Woods furthered in a statement:
While only 2-percent of EMS calls in our region typically meet Level 1 trauma criteria (approximately 159 calls annually), we believe that changes to regional trauma-triage guidelines will further reduce the impact of the immediate change, particularly since Ballad Health plans to maintain capabilities above the minimum requirements of a Level 3 Trauma Center. We have already begun holding training sessions for EMS providers in Virginia to help with trauma destination decision-making.
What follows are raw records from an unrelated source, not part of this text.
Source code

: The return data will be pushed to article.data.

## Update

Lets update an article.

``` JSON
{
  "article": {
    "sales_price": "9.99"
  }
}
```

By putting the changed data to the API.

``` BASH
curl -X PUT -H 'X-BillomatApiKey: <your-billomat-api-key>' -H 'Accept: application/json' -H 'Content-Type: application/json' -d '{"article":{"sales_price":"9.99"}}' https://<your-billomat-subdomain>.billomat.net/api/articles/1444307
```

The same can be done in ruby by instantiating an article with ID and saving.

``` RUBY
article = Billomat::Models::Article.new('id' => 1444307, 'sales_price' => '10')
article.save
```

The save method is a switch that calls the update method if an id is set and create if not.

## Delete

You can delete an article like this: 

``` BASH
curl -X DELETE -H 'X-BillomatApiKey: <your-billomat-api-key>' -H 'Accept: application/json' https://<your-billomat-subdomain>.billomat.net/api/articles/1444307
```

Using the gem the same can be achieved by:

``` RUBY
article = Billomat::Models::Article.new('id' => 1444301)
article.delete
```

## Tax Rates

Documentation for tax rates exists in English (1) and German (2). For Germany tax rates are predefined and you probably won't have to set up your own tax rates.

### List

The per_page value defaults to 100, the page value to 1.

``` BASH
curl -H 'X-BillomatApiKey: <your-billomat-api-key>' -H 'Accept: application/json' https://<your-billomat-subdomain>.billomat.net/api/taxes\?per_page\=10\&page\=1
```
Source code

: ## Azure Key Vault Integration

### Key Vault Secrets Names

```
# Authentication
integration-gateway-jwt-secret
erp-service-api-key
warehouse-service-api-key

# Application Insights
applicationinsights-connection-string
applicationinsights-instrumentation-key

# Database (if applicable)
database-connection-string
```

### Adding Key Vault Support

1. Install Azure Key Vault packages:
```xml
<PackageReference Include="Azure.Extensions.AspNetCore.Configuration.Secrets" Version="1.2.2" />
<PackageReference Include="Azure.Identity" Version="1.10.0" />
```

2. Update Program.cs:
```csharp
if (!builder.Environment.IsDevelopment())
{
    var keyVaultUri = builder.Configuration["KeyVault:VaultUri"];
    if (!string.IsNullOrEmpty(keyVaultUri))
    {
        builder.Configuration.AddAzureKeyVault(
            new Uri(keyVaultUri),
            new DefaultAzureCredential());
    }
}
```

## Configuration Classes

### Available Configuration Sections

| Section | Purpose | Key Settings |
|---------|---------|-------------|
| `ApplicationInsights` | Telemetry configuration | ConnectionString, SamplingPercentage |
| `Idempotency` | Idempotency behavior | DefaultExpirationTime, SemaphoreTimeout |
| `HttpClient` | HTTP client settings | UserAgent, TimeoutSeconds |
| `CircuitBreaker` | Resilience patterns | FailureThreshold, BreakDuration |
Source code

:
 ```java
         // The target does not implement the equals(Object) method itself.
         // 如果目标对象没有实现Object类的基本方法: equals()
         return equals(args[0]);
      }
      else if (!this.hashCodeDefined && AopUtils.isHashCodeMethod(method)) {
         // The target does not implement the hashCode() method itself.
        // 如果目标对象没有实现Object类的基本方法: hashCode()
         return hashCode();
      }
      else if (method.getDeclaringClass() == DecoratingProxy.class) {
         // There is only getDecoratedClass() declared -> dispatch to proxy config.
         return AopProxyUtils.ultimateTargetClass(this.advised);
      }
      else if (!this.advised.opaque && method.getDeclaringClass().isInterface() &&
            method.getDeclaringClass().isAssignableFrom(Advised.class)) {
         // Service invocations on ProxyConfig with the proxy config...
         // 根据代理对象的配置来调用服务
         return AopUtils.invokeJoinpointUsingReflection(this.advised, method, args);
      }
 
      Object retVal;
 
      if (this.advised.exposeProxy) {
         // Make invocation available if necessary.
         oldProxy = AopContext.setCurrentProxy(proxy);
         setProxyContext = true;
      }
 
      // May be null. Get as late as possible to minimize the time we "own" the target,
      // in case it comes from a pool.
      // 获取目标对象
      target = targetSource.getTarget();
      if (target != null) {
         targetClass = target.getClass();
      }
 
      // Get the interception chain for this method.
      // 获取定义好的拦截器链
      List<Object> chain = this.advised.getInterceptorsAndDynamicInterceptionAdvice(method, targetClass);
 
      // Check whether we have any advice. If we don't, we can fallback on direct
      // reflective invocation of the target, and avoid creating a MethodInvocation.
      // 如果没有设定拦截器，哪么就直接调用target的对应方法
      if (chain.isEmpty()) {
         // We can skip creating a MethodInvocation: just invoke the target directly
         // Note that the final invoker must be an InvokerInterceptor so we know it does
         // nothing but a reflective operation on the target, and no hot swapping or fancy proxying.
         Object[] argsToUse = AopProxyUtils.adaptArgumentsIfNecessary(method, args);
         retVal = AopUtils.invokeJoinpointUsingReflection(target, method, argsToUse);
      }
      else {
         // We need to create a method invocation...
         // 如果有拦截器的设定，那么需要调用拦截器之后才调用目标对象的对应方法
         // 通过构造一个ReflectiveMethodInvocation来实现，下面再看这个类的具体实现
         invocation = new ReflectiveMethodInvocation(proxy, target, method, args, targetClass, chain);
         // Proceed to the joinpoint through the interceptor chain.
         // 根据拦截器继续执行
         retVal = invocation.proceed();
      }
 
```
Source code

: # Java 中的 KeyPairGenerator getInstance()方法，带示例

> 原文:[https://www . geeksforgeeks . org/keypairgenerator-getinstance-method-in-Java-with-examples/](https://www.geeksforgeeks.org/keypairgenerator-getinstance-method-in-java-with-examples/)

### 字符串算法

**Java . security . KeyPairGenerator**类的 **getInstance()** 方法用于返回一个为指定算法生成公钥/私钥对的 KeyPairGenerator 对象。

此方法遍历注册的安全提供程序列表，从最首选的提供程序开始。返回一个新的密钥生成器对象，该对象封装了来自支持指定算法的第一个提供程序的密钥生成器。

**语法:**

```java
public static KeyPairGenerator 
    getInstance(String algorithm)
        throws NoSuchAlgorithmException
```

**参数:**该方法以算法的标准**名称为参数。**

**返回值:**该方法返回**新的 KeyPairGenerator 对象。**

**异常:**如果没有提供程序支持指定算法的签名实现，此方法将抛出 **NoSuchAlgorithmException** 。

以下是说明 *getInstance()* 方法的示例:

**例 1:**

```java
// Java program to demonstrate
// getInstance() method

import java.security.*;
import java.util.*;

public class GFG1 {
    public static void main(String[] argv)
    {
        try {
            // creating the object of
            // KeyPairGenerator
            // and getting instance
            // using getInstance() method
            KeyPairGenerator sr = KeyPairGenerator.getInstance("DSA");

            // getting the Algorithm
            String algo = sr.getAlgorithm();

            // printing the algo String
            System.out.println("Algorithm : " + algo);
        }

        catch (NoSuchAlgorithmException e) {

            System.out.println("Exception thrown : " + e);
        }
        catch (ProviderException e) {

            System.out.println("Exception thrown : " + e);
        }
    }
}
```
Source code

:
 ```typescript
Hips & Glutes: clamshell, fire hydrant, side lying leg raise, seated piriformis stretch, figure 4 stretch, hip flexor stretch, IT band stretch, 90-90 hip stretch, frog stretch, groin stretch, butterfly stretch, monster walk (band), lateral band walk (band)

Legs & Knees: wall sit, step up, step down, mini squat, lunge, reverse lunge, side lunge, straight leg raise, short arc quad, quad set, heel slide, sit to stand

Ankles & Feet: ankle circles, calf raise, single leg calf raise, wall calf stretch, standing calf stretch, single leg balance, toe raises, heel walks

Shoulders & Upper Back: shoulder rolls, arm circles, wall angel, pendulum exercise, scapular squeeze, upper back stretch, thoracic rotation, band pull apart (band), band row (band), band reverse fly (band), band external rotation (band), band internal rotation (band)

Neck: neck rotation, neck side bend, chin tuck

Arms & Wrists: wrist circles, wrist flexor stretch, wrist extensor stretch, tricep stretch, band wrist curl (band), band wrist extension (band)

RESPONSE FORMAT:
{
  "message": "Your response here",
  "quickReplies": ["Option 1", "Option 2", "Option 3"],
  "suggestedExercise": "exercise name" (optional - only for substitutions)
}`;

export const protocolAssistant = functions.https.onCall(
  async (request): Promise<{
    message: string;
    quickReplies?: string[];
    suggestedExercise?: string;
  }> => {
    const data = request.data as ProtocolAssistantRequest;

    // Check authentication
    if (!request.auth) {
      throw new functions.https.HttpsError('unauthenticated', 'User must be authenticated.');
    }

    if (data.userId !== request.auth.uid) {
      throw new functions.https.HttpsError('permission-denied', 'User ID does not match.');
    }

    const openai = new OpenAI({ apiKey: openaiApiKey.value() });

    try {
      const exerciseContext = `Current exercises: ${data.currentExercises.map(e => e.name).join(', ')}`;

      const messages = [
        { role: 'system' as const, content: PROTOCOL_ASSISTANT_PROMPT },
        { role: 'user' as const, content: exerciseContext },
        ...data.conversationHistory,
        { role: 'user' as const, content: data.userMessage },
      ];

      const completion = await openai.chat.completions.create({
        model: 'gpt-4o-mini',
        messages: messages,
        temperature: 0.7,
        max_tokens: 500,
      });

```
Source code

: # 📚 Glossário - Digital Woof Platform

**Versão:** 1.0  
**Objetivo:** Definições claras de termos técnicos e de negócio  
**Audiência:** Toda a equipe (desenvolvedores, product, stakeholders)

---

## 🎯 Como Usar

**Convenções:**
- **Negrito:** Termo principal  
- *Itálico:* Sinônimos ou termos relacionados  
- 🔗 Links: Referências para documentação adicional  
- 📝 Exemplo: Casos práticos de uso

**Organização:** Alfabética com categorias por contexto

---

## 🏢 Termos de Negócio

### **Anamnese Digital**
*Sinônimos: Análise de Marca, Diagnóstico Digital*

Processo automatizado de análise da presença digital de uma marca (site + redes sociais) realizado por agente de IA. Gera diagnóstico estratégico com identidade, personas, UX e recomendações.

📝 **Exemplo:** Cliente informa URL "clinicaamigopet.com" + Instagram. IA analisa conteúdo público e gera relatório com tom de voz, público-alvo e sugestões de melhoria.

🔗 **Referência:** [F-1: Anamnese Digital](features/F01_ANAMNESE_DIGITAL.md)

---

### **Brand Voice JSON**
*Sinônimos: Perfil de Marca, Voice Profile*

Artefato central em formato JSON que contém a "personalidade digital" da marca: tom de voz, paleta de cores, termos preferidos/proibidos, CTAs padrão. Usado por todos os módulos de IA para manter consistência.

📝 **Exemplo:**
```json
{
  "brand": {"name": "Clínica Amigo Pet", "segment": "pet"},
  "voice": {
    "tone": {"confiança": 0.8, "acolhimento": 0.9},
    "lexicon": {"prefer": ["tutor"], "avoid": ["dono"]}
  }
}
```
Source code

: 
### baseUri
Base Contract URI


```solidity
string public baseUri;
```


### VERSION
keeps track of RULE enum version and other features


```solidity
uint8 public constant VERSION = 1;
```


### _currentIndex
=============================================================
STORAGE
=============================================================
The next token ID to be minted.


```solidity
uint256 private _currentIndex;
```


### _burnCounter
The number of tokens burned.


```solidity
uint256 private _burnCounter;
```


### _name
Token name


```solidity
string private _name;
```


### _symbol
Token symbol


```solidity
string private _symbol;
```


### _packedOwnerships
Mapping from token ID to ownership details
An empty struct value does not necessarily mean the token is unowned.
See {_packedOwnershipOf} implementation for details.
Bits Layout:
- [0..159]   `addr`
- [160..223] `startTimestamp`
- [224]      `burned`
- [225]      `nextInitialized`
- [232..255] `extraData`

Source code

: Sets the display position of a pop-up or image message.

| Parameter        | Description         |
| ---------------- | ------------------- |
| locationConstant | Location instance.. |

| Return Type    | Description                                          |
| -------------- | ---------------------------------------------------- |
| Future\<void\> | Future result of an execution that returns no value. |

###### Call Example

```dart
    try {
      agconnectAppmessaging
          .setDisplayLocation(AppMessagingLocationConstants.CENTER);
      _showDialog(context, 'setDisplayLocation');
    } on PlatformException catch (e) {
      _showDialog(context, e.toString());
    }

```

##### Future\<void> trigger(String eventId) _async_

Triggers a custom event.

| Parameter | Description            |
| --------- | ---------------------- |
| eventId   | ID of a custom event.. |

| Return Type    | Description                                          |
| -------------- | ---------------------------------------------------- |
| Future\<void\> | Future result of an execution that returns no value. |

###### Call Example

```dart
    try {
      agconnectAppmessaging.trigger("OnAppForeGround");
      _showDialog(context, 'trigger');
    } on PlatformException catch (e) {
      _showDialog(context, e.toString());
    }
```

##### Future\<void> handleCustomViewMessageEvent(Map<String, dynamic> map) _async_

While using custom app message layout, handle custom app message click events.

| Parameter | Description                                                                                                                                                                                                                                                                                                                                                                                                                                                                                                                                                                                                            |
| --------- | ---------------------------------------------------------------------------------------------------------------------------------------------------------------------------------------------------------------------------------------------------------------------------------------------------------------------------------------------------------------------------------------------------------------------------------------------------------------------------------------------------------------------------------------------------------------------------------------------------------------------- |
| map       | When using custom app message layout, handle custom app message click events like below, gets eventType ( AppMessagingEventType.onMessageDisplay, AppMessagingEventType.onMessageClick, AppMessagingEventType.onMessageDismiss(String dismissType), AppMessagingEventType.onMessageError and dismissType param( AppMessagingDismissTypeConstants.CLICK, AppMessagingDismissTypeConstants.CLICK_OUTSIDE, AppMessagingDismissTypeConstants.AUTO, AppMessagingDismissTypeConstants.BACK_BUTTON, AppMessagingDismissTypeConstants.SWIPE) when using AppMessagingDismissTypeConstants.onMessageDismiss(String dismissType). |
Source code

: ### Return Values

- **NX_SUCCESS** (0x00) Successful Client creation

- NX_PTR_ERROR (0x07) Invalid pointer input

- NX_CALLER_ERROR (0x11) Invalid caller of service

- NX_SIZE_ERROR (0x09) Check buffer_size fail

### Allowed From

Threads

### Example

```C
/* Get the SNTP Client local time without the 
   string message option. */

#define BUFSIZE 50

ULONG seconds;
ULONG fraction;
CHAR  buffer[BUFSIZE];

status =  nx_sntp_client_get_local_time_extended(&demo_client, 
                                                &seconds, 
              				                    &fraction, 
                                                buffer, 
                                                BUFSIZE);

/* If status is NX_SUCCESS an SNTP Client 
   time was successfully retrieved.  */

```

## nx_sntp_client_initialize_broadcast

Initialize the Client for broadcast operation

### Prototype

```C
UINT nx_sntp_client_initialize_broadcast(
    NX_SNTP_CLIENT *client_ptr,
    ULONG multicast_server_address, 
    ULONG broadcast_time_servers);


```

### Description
Obviously, we will continue to monitor the actual impact of these changes and work with EMS agencies and Ballad Health to mitigate any adverse impacts on the citizens of southwest Virginia.Gregory Woods, Southwest Virginia EMS Council Executive Director
Carter said “none of the crews in Scott County” wanted to see HVMC’s trauma center downgraded but he said Ballad could help mitigate the impact of longer transport times to level one care by helping fund additional vehicles and personnel costs.
“I can’t speak directly for the funding because that’s something that we would have to evaluate as time goes on but we work very, very closely with the Southwest Virginia EMS Council so that we can look at resources and needs,” said Perry.
What do protestors think?
On Tuesday, protestors remained outside of HVMC, where they’ve been camped out for more than 150 days in opposition to Ballad’s changes to trauma services.
Advocate Dani Cook said they have no intention of leaving: “Our healthcare still matters even after Ballad Health has taken actions that are not in the best interest of the public.”
Cook said she’s concerned Ballad will not maintain specialties that aren’t required at HVMC long-term.
She also said Ballad should’ve made more investments in resources for rural EMS and waited until upgrades to JCMC were complete before they consolidated level one trauma services.